I'm assuming that your matrix is binary where non-zero values represent the extracted segments and zero values are values you don't care about. The scikit-image
label
function from the measure
module may be of interest: http://scikit-image.org/docs/dev/api/skimage.measure.html#skimage.measure.label
It essentially performs a connected components analysis and labels all separately closed components together with an integer number. You need to be careful though with regards to how you specify connectivity. There is 4-connectedness and 8-connectedness where the former finds connected regions using only the North, South, East and West directions whereas 8-connectedness uses all 8 directions (North, South, East, West, Northeast, Southeast, Northwest, Southwest). You would use the connectivity
option and specify 1
for the 4-connectedness and 2
for the 8-connectedness.
However, the default connectivity would be a full connectivity, so for the case of 2D it would be the 2
option. I suspect for you it would be this way. Any blobs in your matrix that are zero would be labelled as zero. Without further ado, here's a very simple reproducible example:
In [1]: from skimage.measure import label
In [2]: import numpy as np
In [3]: x = np.zeros((8,8))
In [4]: x[0:4,0:4] = 1
In [5]: x[6:8,6:8] = 1
In [6]: x
Out[6]:
array([[ 1., 1., 1., 1., 0., 0., 0., 0.],
[ 1., 1., 1., 1., 0., 0., 0., 0.],
[ 1., 1., 1., 1., 0., 0., 0., 0.],
[ 1., 1., 1., 1., 0., 0., 0., 0.],
[ 0., 0., 0., 0., 0., 0., 0., 0.],
[ 0., 0., 0., 0., 0., 0., 0., 0.],
[ 0., 0., 0., 0., 0., 0., 1., 1.],
[ 0., 0., 0., 0., 0., 0., 1., 1.]])
In [7]: label(x)
Out[7]:
array([[1, 1, 1, 1, 0, 0, 0, 0],
[1, 1, 1, 1, 0, 0, 0, 0],
[1, 1, 1, 1, 0, 0, 0, 0],
[1, 1, 1, 1, 0, 0, 0, 0],
[0, 0, 0, 0, 0, 0, 0, 0],
[0, 0, 0, 0, 0, 0, 0, 0],
[0, 0, 0, 0, 0, 0, 2, 2],
[0, 0, 0, 0, 0, 0, 2, 2]], dtype=int64)
We can see that there are two separate islands that I created on the top left and bottom right corner. Once you run the label
function, it returns a label matrix identifying regions of pixels that belong to each other. Pixels that have the same ID mean that the belong to the same region.

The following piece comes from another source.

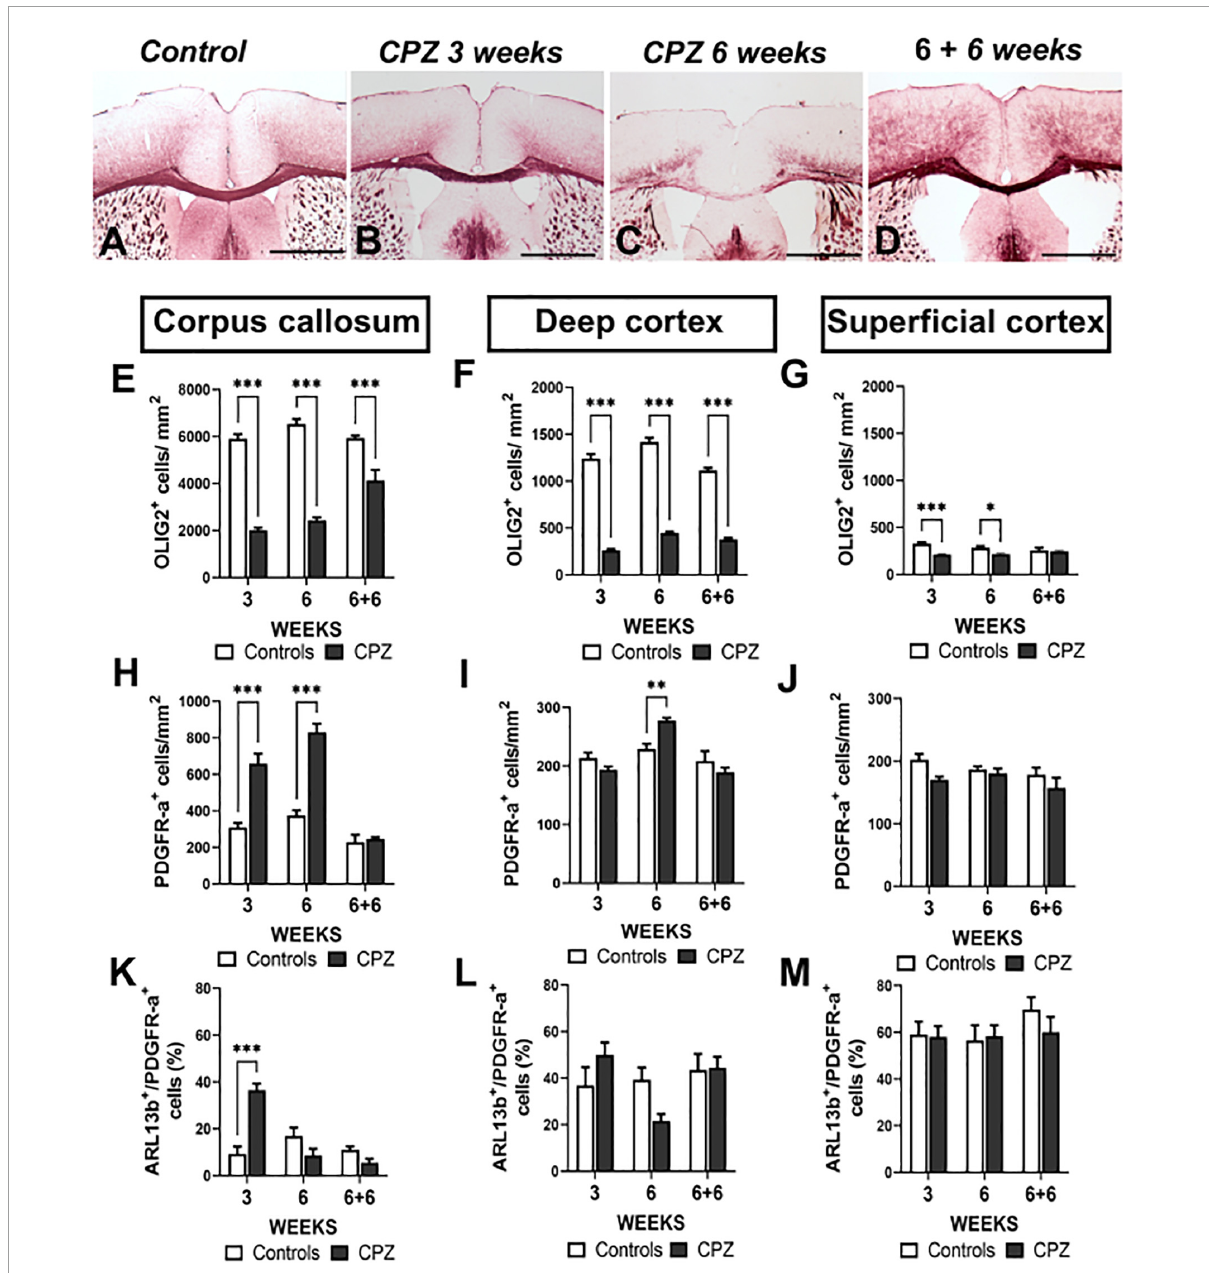
FIGURE4 Ciliated oligodendroglial cells distribution in corpus callosum and cortex during demyelination in cuprizone mouse model. (A–D) Representative images of MBP immunostaining in controls (A) , after 3 (B) and 6 weeks (C) of cuprizone (CPZ) administration and 6 weeks after treatment withdrawal (D) . (E–M) Quantification of OLIG2 + (E–G) , PDGFR-a + (H–J) and ARL13b + cells (K–M) in corpus callosum, superficial cortex and deep cortex during cuprizone induced demyelination. Groups were compered using Two-way ANOVA followed by Bonferroni post-hoc test. Data are presented as mean ± error of the mean (SEM) and asterisks indicate: * p < 0.05, ** p < 0.01, *** p < 0.001. The values for n are available in Supplementary Table 4 . Scale bar is 500 µ m in (A–D) . The inspected cells for the evaluation of ciliated PDGFR-a + percentage was 30–50 cells repeated in three different slices for each animal and each anatomical region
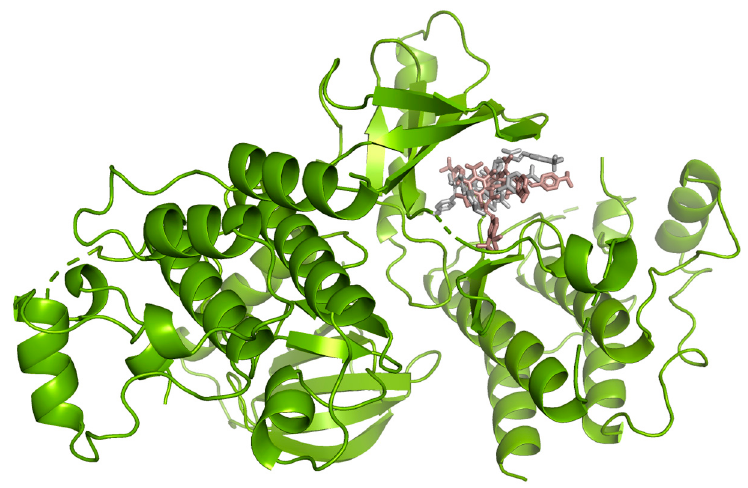
Figure 9. B-Raf kinase (PDB ID: 3OG7) in complex with vanicosides A (gray) and B (pink).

To show you how the connectivity comes into play, here's another simple example:
In [1]: import numpy as np
In [2]: from skimage.measure import label
In [3]: y = np.array([[0,1,0,0],[1,1,1,0],[0,1,0,1]])
In [4]: y
Out[4]:
array([[0, 1, 0, 0],
[1, 1, 1, 0],
[0, 1, 0, 1]])
In [5]: label(y, connectivity=1)
Out[5]:
array([[0, 1, 0, 0],
[1, 1, 1, 0],
[0, 1, 0, 2]], dtype=int64)
In [6]: label(y)
Out[6]:
array([[0, 1, 0, 0],
[1, 1, 1, 0],
[0, 1, 0, 1]], dtype=int64)
The input has a cross pattern on the top left corner and a separate non-zero value at the bottom right corner. If we use 4-connectivity, the bottom right corner would be classified as a different label but if we use the default connectivity (full), every pixel would be classified as the same label.